図1は本発明の実施の形態1によるユーザインタフェース設計装置のブロック図である。この装置は状態集合編集手段10、イベント処理編集手段20、基本表示部品格納手段30、状態表示編集手段40、複合表示部品格納手段50、属性編集手段60、複合表示部品属性設定手段70、シミュレーション手段80、仮想表示部品格納手段90からなる。
【0011】
上記ユーザインタフェース設計装置における設計対象となる複合表示部品は、複数の状態からなる状態空間を有し、各状態における表示や状態遷移などのふるまいの設計記述を可能とするものである。
【0012】
状態集合編集手段10は、複合表示部品の状態空間を規定するために用いる。具体的には、複合表示部品の状態空間に新たな状態を追加したり、すでに状態空間に存在している状態を削除することが可能である。各状態には、互いを識別するための名前をつけられるようになっていてもよい。また状態空間に複数の状態がある場合は、複合表示部品が表示されたときに最初にどの状態になるかを指定するために、いずれかの状態を初期状態として設定可能としてもよい。さらにいくつかの状態からなる状態グループを編集する機能を設けてもよい。そして各状態もしくは状態グループを指定して、対応するイベント処理編集手段20または状態表示編集手段40を起動することを可能としてもよい。
【0013】
イベント処理編集手段20は、複合表示部品の各状態もしくは状態グループにおけるふるまいを設計記述するために用いる。具体的には、各状態もしくは状態グループにおいて、どういうイベントをどういうふうに処理するかを規定するイベントハンドラを設定する。

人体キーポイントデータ

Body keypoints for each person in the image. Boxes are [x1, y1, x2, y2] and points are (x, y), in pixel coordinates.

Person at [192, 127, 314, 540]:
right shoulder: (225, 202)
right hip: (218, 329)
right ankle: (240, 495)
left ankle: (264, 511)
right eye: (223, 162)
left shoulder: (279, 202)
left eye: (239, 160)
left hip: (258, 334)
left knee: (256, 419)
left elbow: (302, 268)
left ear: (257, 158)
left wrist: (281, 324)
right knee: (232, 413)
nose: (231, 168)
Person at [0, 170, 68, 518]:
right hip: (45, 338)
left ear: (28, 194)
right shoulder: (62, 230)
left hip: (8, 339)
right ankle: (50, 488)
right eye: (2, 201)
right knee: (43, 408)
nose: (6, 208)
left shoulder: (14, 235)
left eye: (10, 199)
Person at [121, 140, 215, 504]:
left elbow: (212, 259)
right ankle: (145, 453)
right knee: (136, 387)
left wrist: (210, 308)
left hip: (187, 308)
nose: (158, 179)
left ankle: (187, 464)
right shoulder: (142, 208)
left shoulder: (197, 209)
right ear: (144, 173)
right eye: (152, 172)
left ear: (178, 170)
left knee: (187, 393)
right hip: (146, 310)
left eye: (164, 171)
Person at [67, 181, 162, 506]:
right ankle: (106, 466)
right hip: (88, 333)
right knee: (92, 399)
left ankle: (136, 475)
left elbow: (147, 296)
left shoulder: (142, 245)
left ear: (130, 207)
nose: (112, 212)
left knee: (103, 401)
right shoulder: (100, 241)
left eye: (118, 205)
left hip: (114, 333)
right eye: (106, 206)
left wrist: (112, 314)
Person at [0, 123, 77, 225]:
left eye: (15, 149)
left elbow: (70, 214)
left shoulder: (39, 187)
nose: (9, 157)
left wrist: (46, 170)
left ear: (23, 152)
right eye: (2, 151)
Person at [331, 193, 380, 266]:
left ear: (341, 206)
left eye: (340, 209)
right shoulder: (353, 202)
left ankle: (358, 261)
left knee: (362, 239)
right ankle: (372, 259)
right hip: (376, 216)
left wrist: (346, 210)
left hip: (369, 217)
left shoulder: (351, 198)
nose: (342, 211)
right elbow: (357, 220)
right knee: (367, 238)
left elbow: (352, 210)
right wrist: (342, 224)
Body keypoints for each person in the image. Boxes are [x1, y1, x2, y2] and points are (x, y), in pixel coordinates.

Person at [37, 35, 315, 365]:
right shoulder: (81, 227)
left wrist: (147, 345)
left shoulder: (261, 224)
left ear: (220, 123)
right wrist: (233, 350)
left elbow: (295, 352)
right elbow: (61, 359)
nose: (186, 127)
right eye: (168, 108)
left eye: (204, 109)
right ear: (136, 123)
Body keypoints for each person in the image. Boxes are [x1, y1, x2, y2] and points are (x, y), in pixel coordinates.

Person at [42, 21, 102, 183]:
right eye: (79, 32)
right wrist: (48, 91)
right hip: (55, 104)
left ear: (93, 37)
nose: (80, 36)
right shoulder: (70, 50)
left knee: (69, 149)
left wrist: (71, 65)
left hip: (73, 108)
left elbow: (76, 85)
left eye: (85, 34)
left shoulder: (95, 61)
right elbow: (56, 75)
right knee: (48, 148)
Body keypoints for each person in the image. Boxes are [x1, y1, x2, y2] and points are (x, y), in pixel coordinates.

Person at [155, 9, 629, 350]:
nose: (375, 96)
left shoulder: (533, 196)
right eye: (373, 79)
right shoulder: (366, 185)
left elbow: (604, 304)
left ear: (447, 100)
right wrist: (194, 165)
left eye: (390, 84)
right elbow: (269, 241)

**取り組む問題:**
1) ユーザインタフェース設計装置の本文から、「図1は本発明の実施の形態1に」から「することを可能としてもよい。」までを、両端を含めてそのまま打ち直すこと。
2) ユーザインタフェース設計装置の本文を、最後の文の後から書き継ぐこと。
このリストは使わなくてよい。

**課題への解答:**
1)
図1は本発明の実施の形態1によるユーザインタフェース設計装置のブロック図である。この装置は状態集合編集手段10、イベント処理編集手段20、基本表示部品格納手段30、状態表示編集手段40、複合表示部品格納手段50、属性編集手段60、複合表示部品属性設定手段70、シミュレーション手段80、仮想表示部品格納手段90からなる。
【0011】
上記ユーザインタフェース設計装置における設計対象となる複合表示部品は、複数の状態からなる状態空間を有し、各状態における表示や状態遷移などのふるまいの設計記述を可能とするものである。
【0012】
状態集合編集手段10は、複合表示部品の状態空間を規定するために用いる。具体的には、複合表示部品の状態空間に新たな状態を追加したり、すでに状態空間に存在している状態を削除することが可能である。各状態には、互いを識別するための名前をつけられるようになっていてもよい。また状態空間に複数の状態がある場合は、複合表示部品が表示されたときに最初にどの状態になるかを指定するために、いずれかの状態を初期状態として設定可能としてもよい。さらにいくつかの状態からなる状態グループを編集する機能を設けてもよい。そして各状態もしくは状態グループを指定して、対応するイベント処理編集手段20または状態表示編集手段40を起動することを可能としてもよい。

2)
【0014】
イベントの種類としては例えば、何らかのキーが押されたなどといったキーイベント、マウスボタンがクリックされたなどといったマウスイベント、ある状態になってから指定時間経過したときに発生するタイマーイベント、キーやマウスなどからの入力がなくなってから指定時間後に発生するリリースイベント、ある状態もしくは状態グループに入ったときに発生するエントリイベント、ある状態もしくは状態グループからぬけるときに発生するイグジットイベント、音声による入力で発生する音声入力イベント、カメラなどからの入力で発生する画像入力イベント、機器の動きによって発生するモーションイベント、などが考えられる。さらに、複合表示部品などの間の通信・同期などに用いられる内部イベントや、現実のユーザインタフェース装置では実現が困難あるいは複雑であったり、開発中の機能に関連したイベントであったり、あるいはシミュレーション手段80でシミュレートすることが困難なイベントを仮に設定して、対応するイベントハンドラを設計していくことを可能にする仮想イベントなども考えられる。また、例えばキーイベントの場合にはどのキーが押されたか、タイマーイベントの場合には指定時間がどれぐらいか、などイベントを詳細に識別するための属性を各種イベントに設けてもよい。
【0015】
イベントハンドラには、イベントの種類や属性と、対応するイベントが発生した場合の処理を規定するアクションが設定される。アクションで記述される処理としては、ユーザインタフェース装置の内部状態や後述する表示部品の属性の変更、他の複合表示部品などに対する内部イベントの送信、何らかのプログラムコードの実行、そして複合表示部品の状態遷移などが考えられる。またユーザインタフェース装置の内部状態などによってイベントを処理すべきかどうかを判定し、場合によってはイベント処理を行わないようにするための、いわゆるガードをイベントハンドラに設定可能としてもよい。アクションやガードの記述には、例えばインタプリタ実行可能なプログラミング言語を用いることが考えられる。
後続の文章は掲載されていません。